Wallace often played on the ball during his prep career, but he’ll share point guard duties with returning starter Sahvir Wheeler as a UK freshman this season. He also has the ability to be an immediate defensive stopper on the perimeter.
The 18-year-old showed off that pesky defense by pestering the Dominican players throughout the night. He also showed some boldness on the offensive end, leading the Wildcats with 13 shot attempts and finishing among the team leaders with 15 points, adding five rebounds, three assists and two blocked shots in a team-high 25 minutes.

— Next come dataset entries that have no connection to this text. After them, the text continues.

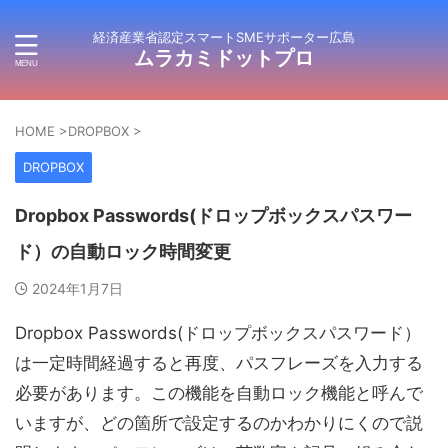
経済産業省認定スマートSMEサポーター広島
ムラカミドットプロ
HOME
>
DROPBOX
>
DROPBOX
Dropbox Passwords(ドロップボックスパスワー
ド）の自動ロック時間変更
2024年1月7日
Dropbox Passwords(ドロップボックスパスワード）
は一定時間経過すると再度、パスフレーズを入力する
必要があります。この機能を自動ロック機能と呼んで
いますが、どの箇所で設定するのかわかりにくので説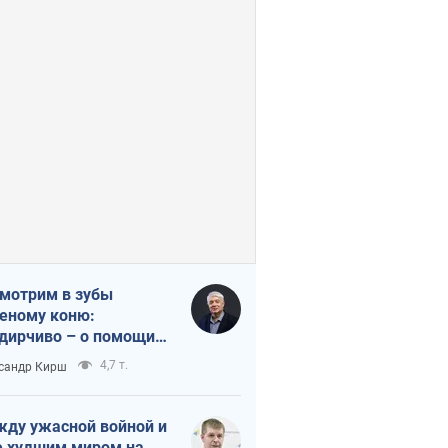
мотрим в зубы
еному коню:
дирчиво – о помощи
аине
4,7 т.
сандр Кирш
ду ужасной войной и
 худшим миром на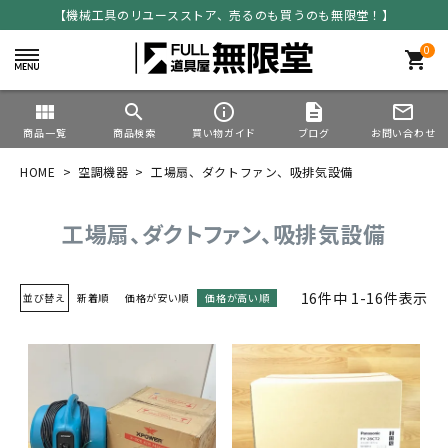
【機械工具のリユースストア、売るのも買うのも無限堂！】
0
shopping_cart
view_module
search
info_outline
description
mail_outline
商品一覧
商品検索
買い物ガイド
ブログ
お問い合わせ
HOME
空調機器
工場扇、ダクトファン、吸排気設備
工場扇、ダクトファン、吸排気設備
16
件中
1
-
16
件表示
並び替え
新着順
価格が安い順
価格が高い順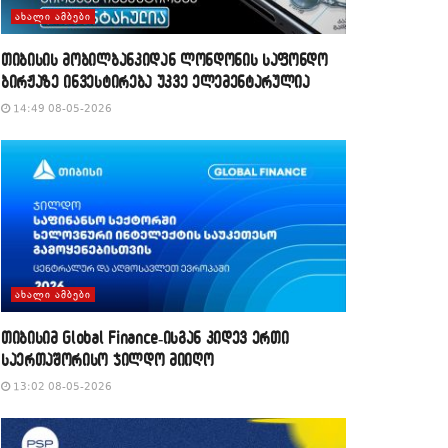
ᲐᲮᲐᲚᲘ ᲐᲛᲑᲔᲑᲘ
თიბისის მობილბანკიდან ლონდონის საფონდო
ბირჟაზე ინვესტირება უკვე ელემენტარულია
14:49 08-05-2026
ᲐᲮᲐᲚᲘ ᲐᲛᲑᲔᲑᲘ
თიბისიმ Global Finance-ისგან კიდევ ერთი
საერთაშორისო ჯილდო მიიღო
13:02 08-05-2026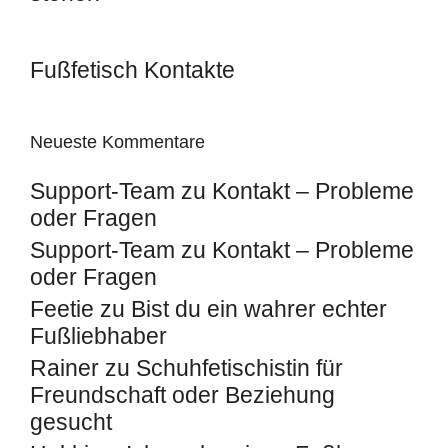
Fußfetisch Kontakte
Neueste Kommentare
Support-Team
zu
Kontakt – Probleme
oder Fragen
Support-Team
zu
Kontakt – Probleme
oder Fragen
Feetie
zu
Bist du ein wahrer echter
Fußliebhaber
Rainer
zu
Schuhfetischistin für
Freundschaft oder Beziehung
gesucht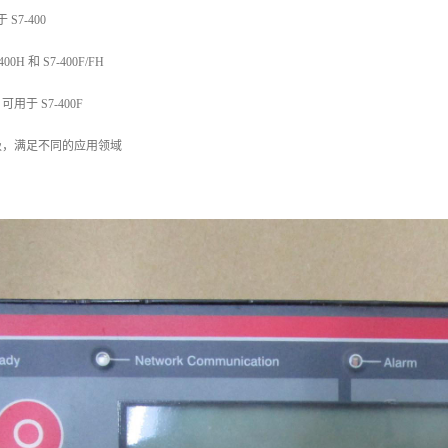
 S7-400
00H 和 S7-400F/FH
可用于 S7-400F
级，满足不同的应用领域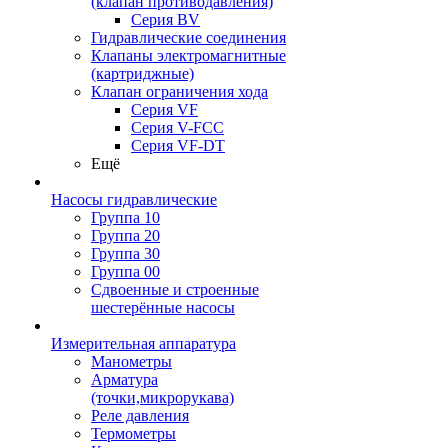
(клапан противодавления)
Серия BV
Гидравлические соединения
Клапаны электромагнитные
(картриджные)
Клапан ограничения хода
Серия VF
Серия V-FCC
Серия VF-DT
Ещё
Насосы гидравлические
Группа 10
Группа 20
Группа 30
Группа 00
Сдвоенные и строенные
шестерённые насосы
Измерительная аппаратура
Манометры
Арматура
(точки,микрорукава)
Реле давления
Термометры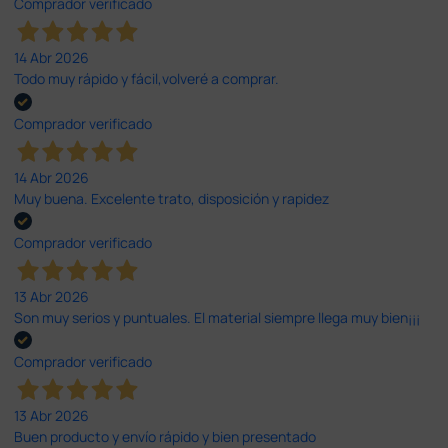
Comprador verificado
14 Abr 2026
Todo muy rápido y fácil,volveré a comprar.
Comprador verificado
14 Abr 2026
Muy buena. Excelente trato, disposición y rapidez
Comprador verificado
13 Abr 2026
Son muy serios y puntuales. El material siempre llega muy bien¡¡¡
Comprador verificado
13 Abr 2026
Buen producto y envío rápido y bien presentado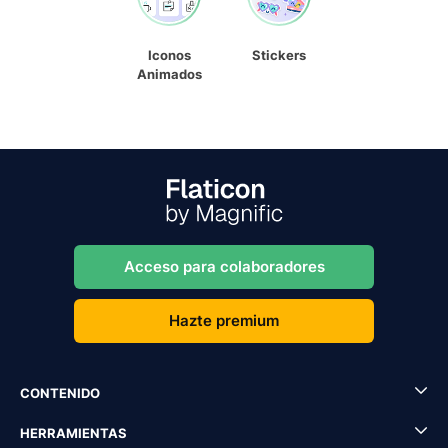
Iconos
Stickers
Animados
Acceso para colaboradores
Hazte premium
CONTENIDO
HERRAMIENTAS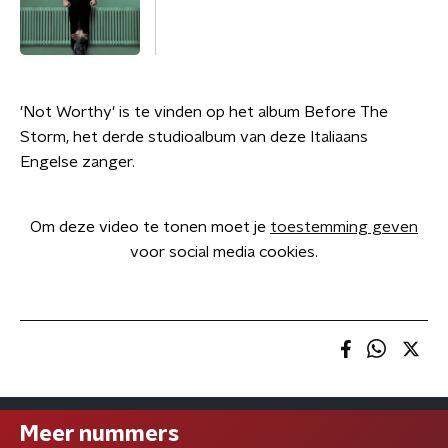
'Not Worthy' is te vinden op het album Before The
Storm, het derde studioalbum van deze Italiaans
Engelse zanger.
Om deze video te tonen moet je
toestemming geven
voor social media cookies.
Meer nummers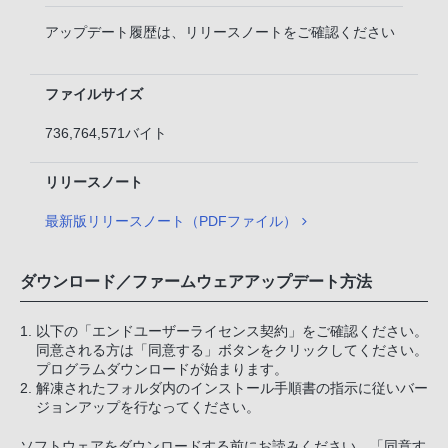
アップデート履歴は、リリースノートをご確認ください
ファイルサイズ
736,764,571バイト
リリースノート
最新版リリースノート（PDFファイル）
ダウンロード／ファームウェアアップデート方法
以下の「エンドユーザーライセンス契約」をご確認ください。
同意される方は「同意する」ボタンをクリックしてください。
プログラムダウンロードが始まります。
解凍されたフォルダ内のインストール手順書の指示に従いバー
ジョンアップを行なってください。
ソフトウェアをダウンロードする前にお読みください。「同意す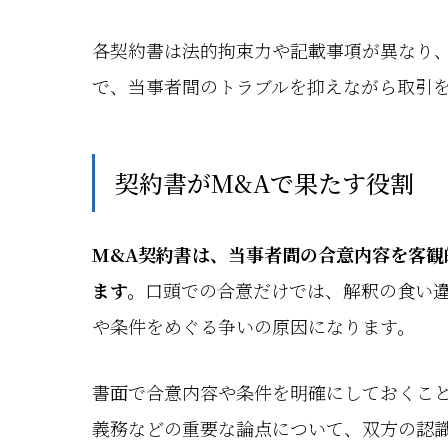
各契約書は法的拘束力や記載事項が異なり
で、当事者間のトラブルを抑えながら取引
契約書がM&Aで果たす役割
M&A契約書は、当事者間の合意内容を客観
ます。
口頭での合意だけでは、解釈の食い
や条件をめぐる争いの原因になります。
書面で合意内容や条件を明確にしておくこ
義務などの重要な論点について、双方の認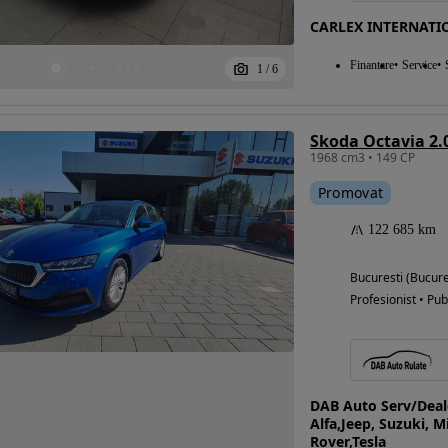
CARLEX INTERNATI
Finantare
Service
1
/
6
Skoda Octavia 2.
1968 cm3 • 149 CP
Promovat
122 685 km
Bucuresti (Bucure
Profesionist • Pub
DAB Auto Serv/Deale
Alfa,Jeep, Suzuki, M
Rover,Tesla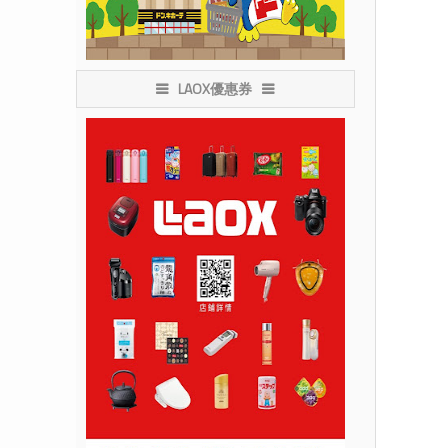
LAOX優惠券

Wallace has NBA lottery pick potential and will be Kentucky’s most-watched pro prospect this season.
Another five-star signee for Kentucky’s recruiting class, Chris Livingston was ranked early as a top-five player in the 2022 cycle before slipping down those lists as his high school career progressed. Still, he finished at No. 12 overall in the final 247Sports composite rankings, and he’s projected by some national outlets as a first-round NBA Draft pick after this season.
Livingston is versatile and athletic, and he often plays a physical style for a 6-6 wing. How exactly Calipari plans to deploy him this season will be an intriguing watch.
In his first college exhibition game, Livingston thrived.
He scored 11 points — going 3-for-4 from three-point range, including one from NBA territory — and added a team-high eight rebounds, often running down long and loose rebound attempts, outhustling the competition and his teammates to the ball. Livingston also had four assists with no turnovers, a terrific stat line for just 19 minutes of play.
The McDonald’s All-American ran in transition and showed some inventive touch as a passer.
— Kentucky Men’s Basketball (@KentuckyMBB) July 14, 2022
Freshman guard Adou Thiero, like Fredrick, will be playing this week’s games with a minutes ceiling. In Fredrick’s case, it’s because he’s still rounding into shape due to injury. Thiero’s limit is for a much different reason.
The 18-year-old college newcomer is still getting taller at a rapid rate, and that has been accompanied in recent weeks by literal growing pains. UK lists Thiero — a late-bloomer as a high school senior — at 6-6, but he wasn’t that tall when he visited Lexington as a recruit back in April, and he might already be up to 6-7 as of this week. He said last month that doctors have told him he could realistically get to 6-11 before he stops growing. And he has guard skills.
Thiero is viewed as more of a long-term prospect for Kentucky’s program, and not much is expected from him this season. Still, he made his debut for the Wildcats on Wednesday night, and it was quite the first impression.
Less than 10 seconds into his UK career — on his very first defensive possession — Thiero snagged a cross-court pass out of the air and quickly took it the other way for an easy dunk. In the second half, he hit a three-pointer and had a second steal-and-dunk sequence, giving him seven points on just four shots in 10 minutes of play.
Thiero also showed off some intriguing athleticism, blocking three shots in his brief time on the court.
The projection has been for Thiero to play sparingly in 2022-23, but his future is bright, and Kentucky’s coaches have already been surprised by him after not getting to see much of his game during the recruiting process.
“Adou is a lot better than what I thought he was,” UK assistant coach Chin Coleman said late last month when asked if there had been any pleasant surprises in the summer practices.
“He’s still growing. But he’s still growing in between the ears, as well. Whether his body gets to whatever it’s going to be, I think the most important part is the cerebral part. And he’s young. He’s a freshman, and this is a little different for him. But, physically, athletically, he’s way better than I thought he would be. That was the most shocking for me.”